● Written task
The answer must give back every line of the data exactly, with no pictures.

=== Begin Enclosure ===

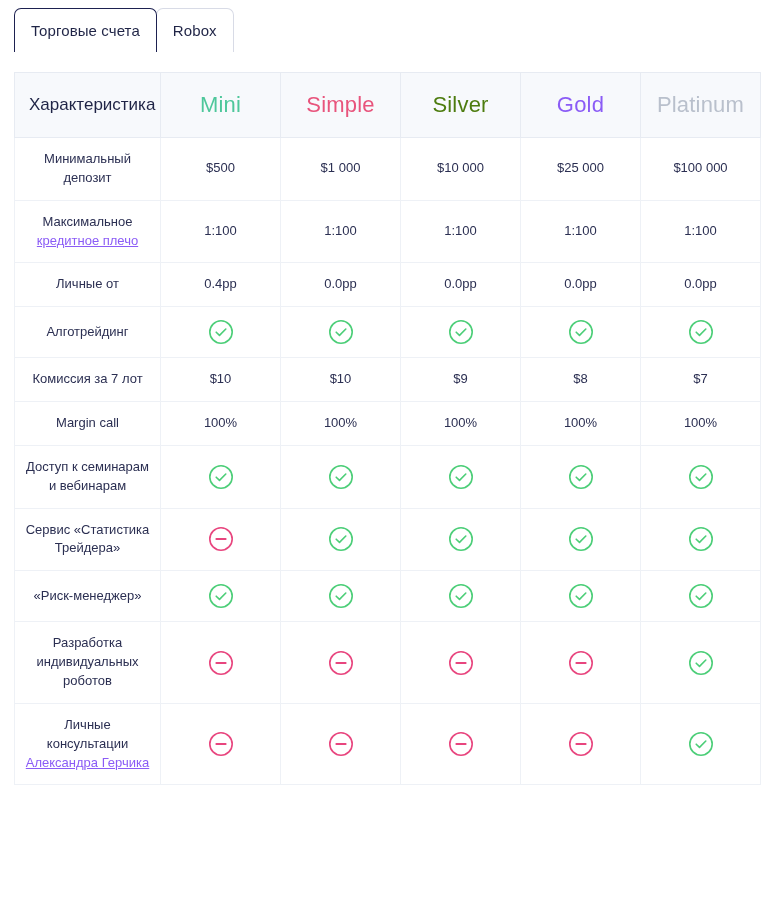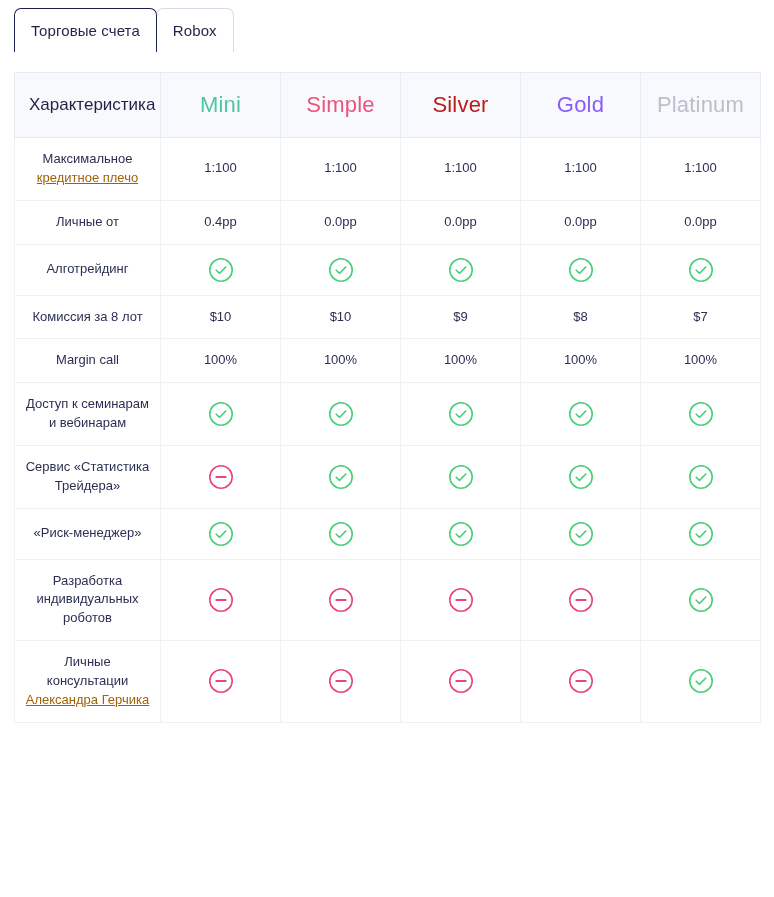--- a/index.html
+++ b/index.html
@@ -148,7 +148,7 @@
           <th class="feature-head">Характеристика</th>
           <th><span class="plan-name" style="color: rgb(78, 199, 155);">Mini</span></th>
           <th><span class="plan-name" style="color: rgb(232, 84, 124);">Simple</span></th>
-          <th><span class="plan-name" style="color: #b91c1c;">Silver</span></th>
+          <th><span class="plan-name" style="color: #4d7c0f;">Silver</span></th>
           <th><span class="plan-name" style="color: #8b5cf6;">Gold</span></th>
           <th><span class="plan-name" style="color: rgb(185, 192, 204);">Platinum</span></th>
         </tr>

=== End Enclosure ===

● Response box
--- a/index.html
+++ b/index.html
@@ -148,7 +148,7 @@
           <th class="feature-head">Характеристика</th>
           <th><span class="plan-name" style="color: rgb(78, 199, 155);">Mini</span></th>
           <th><span class="plan-name" style="color: rgb(232, 84, 124);">Simple</span></th>
-          <th><span class="plan-name" style="color: #b91c1c;">Silver</span></th>
+          <th><span class="plan-name" style="color: #4d7c0f;">Silver</span></th>
           <th><span class="plan-name" style="color: #8b5cf6;">Gold</span></th>
           <th><span class="plan-name" style="color: rgb(185, 192, 204);">Platinum</span></th>
         </tr>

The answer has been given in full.